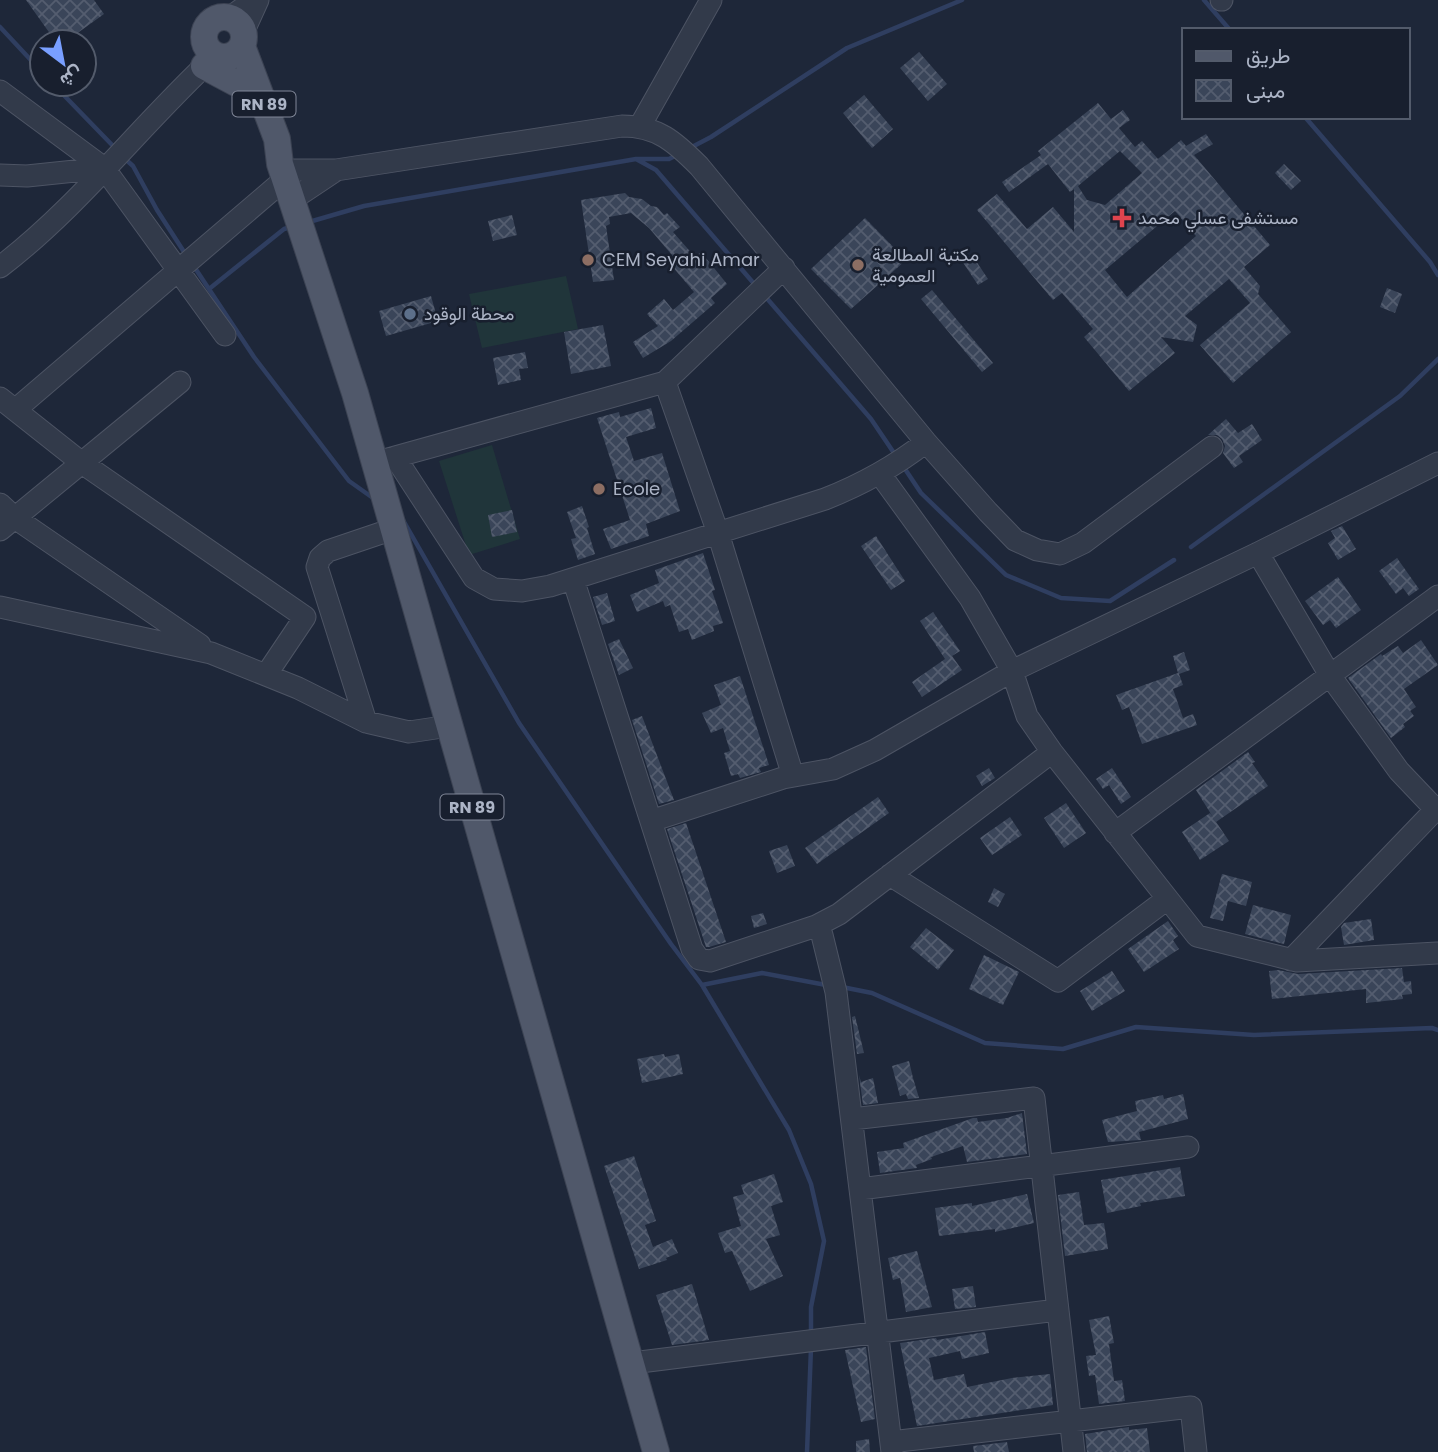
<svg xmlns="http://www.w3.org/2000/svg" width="1438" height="1452" font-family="Poppins,Vazirmatn,sans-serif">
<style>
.pitch{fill:#20353a}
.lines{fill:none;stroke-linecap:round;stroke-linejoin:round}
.stream{stroke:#2f3e60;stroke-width:4.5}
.building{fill:url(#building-cross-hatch);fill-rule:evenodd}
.minor-casing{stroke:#4d5464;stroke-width:23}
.major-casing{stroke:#3c4353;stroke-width:28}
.minor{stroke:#323a4a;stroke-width:21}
.major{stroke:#50586a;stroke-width:26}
.health-dot{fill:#e0444e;stroke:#181f2e;stroke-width:2.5}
.education-dot{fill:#8d6e63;stroke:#181f2e;stroke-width:2.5}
.service-dot{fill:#5c6f8a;stroke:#181f2e;stroke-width:2.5}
.labels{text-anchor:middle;stroke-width:5;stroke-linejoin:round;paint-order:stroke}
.shield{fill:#181f2e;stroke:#808798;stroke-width:2}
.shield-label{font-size:16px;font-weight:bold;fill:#acb4c6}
.poi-label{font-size:18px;fill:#acb4c6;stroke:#181f2e;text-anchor:start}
</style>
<defs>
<pattern id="building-cross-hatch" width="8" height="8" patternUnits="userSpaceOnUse" patternTransform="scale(1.75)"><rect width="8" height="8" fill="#3a4559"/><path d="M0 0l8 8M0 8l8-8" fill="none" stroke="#545d6f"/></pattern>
</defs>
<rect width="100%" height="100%" fill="#1e2739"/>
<path class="pitch" d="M566,276L578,329L482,348L469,294Z
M492,445L520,539L469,555L439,461Z"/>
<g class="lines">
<path class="stream" d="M1204,0L1230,30
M0,27L42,72
M53,84L115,148
M1305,117L1430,262L1438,275
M690,148L711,137L847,48L962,0
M123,157L133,166L157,210L186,255
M636,159H669L679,154
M309,222L364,206L636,159L656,170L756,286
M193,265L254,357L349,481L373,498
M209,289L284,229L291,227
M764,295L871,419L896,456
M903,466L921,493L1006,575L1061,598L1110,601L1174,560
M403,520L519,723L671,944L702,985L789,1130L811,1184L824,1241L811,1307V1336
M1191,547L1400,396L1438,359
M702,985L762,973L826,985
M842,987L872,993L985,1043L1063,1049L1136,1027L1254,1035L1432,1028L1438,1030
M807,1452L811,1348"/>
</g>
<path class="building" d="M26,0H94L104,14L65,42H56Z
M919,52L947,84L928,101L900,68Z
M864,95L893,129L872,148L843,113Z
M1098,103L1111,119L1123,110L1130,120L1119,128L1135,147L1142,141L1158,159L1181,140L1186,146L1206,134L1213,144L1194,155L1270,245L1244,267L1260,286L1258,294L1291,332L1233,383L1200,345L1250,303L1229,279L1185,316L1197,325L1193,342L1161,337L1175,353L1129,391L1084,337L1093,329L1062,293L1053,300L977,210L997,194L1027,229L1053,207L1074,232V189L1070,192L1048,164L1009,192L1002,182L1041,155L1038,151ZM1120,151L1142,173L1105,205L1087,200L1078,186ZM1175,211L1196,236L1127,297L1105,270Z
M1284,164L1301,181L1291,190L1275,173Z
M625,193L629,197L642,199L651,206L657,207L664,215L667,213L680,227L673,232L695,257L701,252L727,284L711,298L715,303L671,341L643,358L633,342L658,326L647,314L664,299L673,310L694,292L671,265L677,261L649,228L631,213L609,217L610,224L606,226L614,280L593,282L581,200Z
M512,215L517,235L493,241L488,221Z
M865,218L906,260L851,309L811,269Z
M972,255L988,279L978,285L962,261Z
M1387,288L1402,294L1395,313L1380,307Z
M932,290L993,363L982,372L921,299Z
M431,296L438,321L386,336L379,311Z
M603,325L611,366L571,374L564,332Z
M525,352L528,368L519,369L521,380L498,385L493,358Z
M651,408L656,428L626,437L634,461L662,453L680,511L646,524L649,536L611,549L603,529L630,520L597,418L619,412L620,417Z
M1226,419L1238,433L1252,424L1262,440L1239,456L1243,462L1234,468L1223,453L1225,446L1222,439L1217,435H1208Z
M582,506L589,527L587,528L595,554L578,560L571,539L576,538L567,512Z
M512,510L517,532L492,537L488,515Z
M1342,526L1356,549L1338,560L1328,543L1335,538L1331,531Z
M876,536L905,581L891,590L861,546Z
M703,553L715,590L712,591L723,623L713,626L714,631L692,640L688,629L679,632L670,605L665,607L663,601L637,612L630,595L659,583L655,570Z
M1397,558L1419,589L1409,596L1403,588L1396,594L1379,571Z
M1338,577L1361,610L1336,628L1330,620L1323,625L1305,601Z
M607,593L615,621L602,625L593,597Z
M933,612L960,651L952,656L962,670L922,697L912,682L945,659L920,621Z
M619,639L633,668L619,675L608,644Z
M1421,640L1438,665L1404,689L1416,707L1410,711L1414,716L1403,724L1405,727L1391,738L1348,678L1381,654L1382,656L1398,646L1403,653Z
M1184,652L1190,670L1179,674L1183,685L1173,689L1183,718L1193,714L1197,725L1142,744L1129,707L1122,710L1116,695L1178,673L1173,656Z
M740,676L769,765L759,768L761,772L740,778L738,774L731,776L724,753L730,751L723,728L711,733L702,713L721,705L714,685Z
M642,716L674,800L659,804L632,720Z
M1248,752L1255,762L1252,763L1268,786L1216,822L1196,790Z
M989,768L995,778L982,786L976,776Z
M1112,768L1131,797L1121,804L1109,785L1103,789L1096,779Z
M878,797L889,813L817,864L805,848Z
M1066,803L1086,833L1064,848L1044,818Z
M1210,813L1229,841L1200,860L1182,832Z
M1010,817L1022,835L992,855L980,838Z
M686,823L726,942L709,947H706L667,829Z
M787,845L795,866L777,873L769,851Z
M1222,874L1252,882L1246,906L1228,901L1223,921L1210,918Z
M994,888L1005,894L998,907L988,902Z
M1253,905L1291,915L1284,944L1245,934Z
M763,913L767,924L754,928L751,916Z
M1371,919L1374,940L1344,945L1341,927L1344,923Z
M1168,921L1178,936L1173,940L1179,949L1144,972L1128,949Z
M926,928L954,950L938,970L910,947Z
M984,955L1019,972L1003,1005L969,989Z
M1402,968L1404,982L1411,981L1412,994L1402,995L1403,999L1366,1003V989L1272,999L1269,971L1278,970L1298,974Z
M1112,971L1125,991L1092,1011L1080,991Z
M855,1016L864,1053L857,1054L852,1017Z
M664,1054L665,1057L679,1054L683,1074L642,1083L637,1059Z
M909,1061L913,1078L919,1098L908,1099L906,1094L900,1096L892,1066Z
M859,1075L861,1082L873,1078L878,1103L863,1105Z
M1183,1094L1188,1119L1139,1132L1141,1140L1108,1142L1102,1120L1137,1111L1135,1101L1163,1095L1164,1099Z
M1022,1113L1027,1154L967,1162L963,1146L931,1157L932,1159L916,1165L917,1168L880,1173L877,1152L904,1148L903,1143L973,1118H977L978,1122L1007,1118Z
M634,1156L656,1221L645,1225L653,1247L672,1239L678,1253L666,1258L667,1260L639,1269L604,1166Z
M1180,1167L1185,1196L1140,1203L1141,1206L1107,1213L1101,1180Z
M774,1174L783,1202L771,1206L780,1235L766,1239L783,1276L750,1291L732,1251L725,1253L718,1233L741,1226L733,1197L744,1194L741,1185Z
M1079,1192L1084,1225L1104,1223L1108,1249L1065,1256L1058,1195Z
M1027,1194L1034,1223L995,1232V1229L939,1236L935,1208L972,1203V1206Z
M917,1251L932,1307L906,1312L900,1278L893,1280L888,1258Z
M692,1284L709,1340L672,1345L656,1295Z
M973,1286L976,1307L955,1309L952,1289Z
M1109,1316L1114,1343L1109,1344L1114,1381L1122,1380L1125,1401L1099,1404L1095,1375L1089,1376L1086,1356L1096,1355L1089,1320Z
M985,1332L989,1353L962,1359L960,1351L929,1358L934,1380L964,1374L967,1387L1012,1378L1050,1374L1053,1405L917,1426L900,1343L936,1338L937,1340Z
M866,1347L875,1419L861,1422L845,1350Z
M1129,1427V1430L1147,1428L1150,1452H1087L1085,1434Z
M869,1439L870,1452H856V1441Z
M1007,1442L1009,1452H974L973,1446Z"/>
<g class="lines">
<defs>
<path id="minor" d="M1221,0H1222
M229,18L254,0
M243,33L258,0
M0,91L104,168L27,176L0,175
M640,126L711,0
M104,168L225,335
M282,170H336L622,126C658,126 675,142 699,166L926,442L988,512L1015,540L1037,550L1060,554L1083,543L1212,447
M293,199L335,171
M0,267C80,206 142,123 216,55
M665,382L718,533L793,776
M0,398L82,463L305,617L266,675
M15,410L285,179
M395,457L474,578L494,589L522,591L550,586L825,499C863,484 894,467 926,442
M384,460L665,382L784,268
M880,474L970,598L1012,671L1027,716L1052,752L1197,936L1297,961L1437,953
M0,504L15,518L200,645
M0,530L180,382
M1258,553L1331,677L1399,771L1438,812
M573,579L692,949L699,959L710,961L816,926L839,914L1052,752
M0,607L211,653L298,688L366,722L409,732L449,726
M366,722L317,567L320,558L328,551L393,529
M651,821L783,778L833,769L875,750L1012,671L1258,553L1438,463
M1115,833L1438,596
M890,875L1058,981L1167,899
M816,926L822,935L836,992L892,1452
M1291,960L1438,807
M852,1119L1034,1098L1074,1452
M860,1189L1188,1147
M632,1363L1057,1310
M891,1442L1191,1407L1196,1452"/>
<path id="major" d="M204 37a20 20 0 1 1 40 0a20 20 0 1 1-40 0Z
M242,46L277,139L280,164L355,393L656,1452
M204,66L236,83"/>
</defs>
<use href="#minor" class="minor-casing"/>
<use href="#major" class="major-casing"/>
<use href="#minor" class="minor"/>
<use href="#major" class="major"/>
</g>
<path class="health-dot" d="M1118.5 207.5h7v7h7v7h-7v7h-7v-7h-7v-7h7z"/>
<g class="education-dot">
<circle cx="588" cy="260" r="7"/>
<circle cx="858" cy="265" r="7"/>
<circle cx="599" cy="489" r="7"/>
</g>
<circle class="service-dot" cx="410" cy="314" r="7"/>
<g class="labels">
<g class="shield">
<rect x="232.5" y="91.5" width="63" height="25" rx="5"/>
<rect x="440.5" y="794.5" width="63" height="25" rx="5"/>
</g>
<g class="shield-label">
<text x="264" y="110">RN 89</text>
<text x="472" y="813">RN 89</text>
</g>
<g class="poi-label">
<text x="1138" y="224">مستشفى عسلي محمد</text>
<text x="872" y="261">مكتبة المطالعة<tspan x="872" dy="21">العمومية</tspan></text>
<text x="602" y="266">CEM Seyahi Amar</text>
<text x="424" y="320">محطة الوقود</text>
<text x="613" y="495">Ecole</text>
</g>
</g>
<rect x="1182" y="28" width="228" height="91" fill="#181f2e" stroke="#535b6b" stroke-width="2"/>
<rect x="1196" y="51" width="35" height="10" fill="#50586a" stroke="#535b6b" stroke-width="2"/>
<text x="1246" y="63" font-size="21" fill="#acb4c6">طريق</text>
<rect x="1196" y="80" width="35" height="21" fill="url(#building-cross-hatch)" stroke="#535b6b" stroke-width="2"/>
<text x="1246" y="98" font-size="21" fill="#acb4c6">مبنى</text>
<g transform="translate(63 63) rotate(148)"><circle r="33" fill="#181f2e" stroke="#535b6b" stroke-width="2"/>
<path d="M0-5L12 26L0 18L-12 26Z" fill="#799fff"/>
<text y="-10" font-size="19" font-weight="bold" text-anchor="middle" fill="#acb4c6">ش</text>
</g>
</svg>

===============

→ **Exercise details**
Among the lines above, return those that contain the string "casing".

→ **Task solution**
.minor-casing{stroke:#4d5464;stroke-width:23}
.major-casing{stroke:#3c4353;stroke-width:28}
<use href="#minor" class="minor-casing"/>
<use href="#major" class="major-casing"/>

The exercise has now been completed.